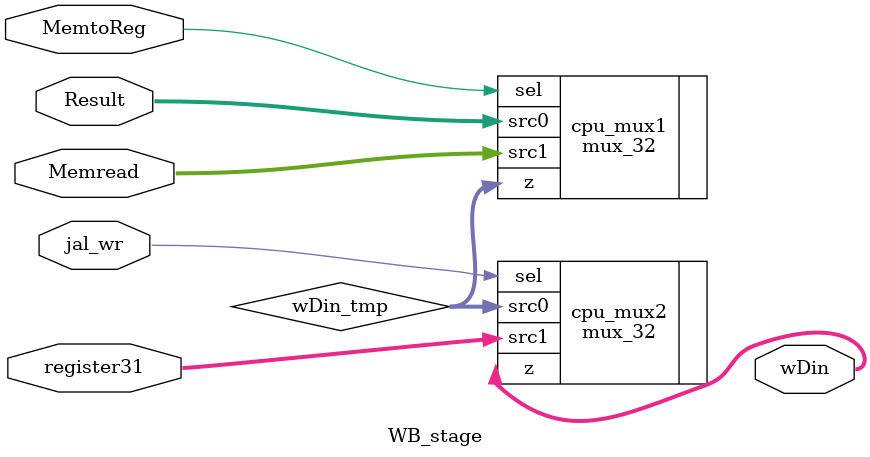
<source format=v>
module WB_stage (MemtoReg, jal_wr, Result,Memread, register31, wDin);
  
  input MemtoReg;
  input jal_wr;
  input [31:0] Result;
  input [31:0] Memread;
  input [31:0] register31;
  output[31:0] wDin;

  wire [31:0] wDin_tmp;
  
  mux_32 cpu_mux1 (.sel(MemtoReg), .src0(Result), .src1(Memread), .z(wDin_tmp));
  mux_32 cpu_mux2 (.sel(jal_wr), .src0(wDin_tmp), .src1(register31), .z(wDin));

endmodule

</source>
☆ ☆ ☆
## [GOAL OF THE EXERCISE]
Copy every record verbatim while leaving each picture out.

## [SOLVED EXERCISE]
<source format=v>
module WB_stage (MemtoReg, jal_wr, Result,Memread, register31, wDin);
  
  input MemtoReg;
  input jal_wr;
  input [31:0] Result;
  input [31:0] Memread;
  input [31:0] register31;
  output[31:0] wDin;

  wire [31:0] wDin_tmp;
  
  mux_32 cpu_mux1 (.sel(MemtoReg), .src0(Result), .src1(Memread), .z(wDin_tmp));
  mux_32 cpu_mux2 (.sel(jal_wr), .src0(wDin_tmp), .src1(register31), .z(wDin));

endmodule

</source>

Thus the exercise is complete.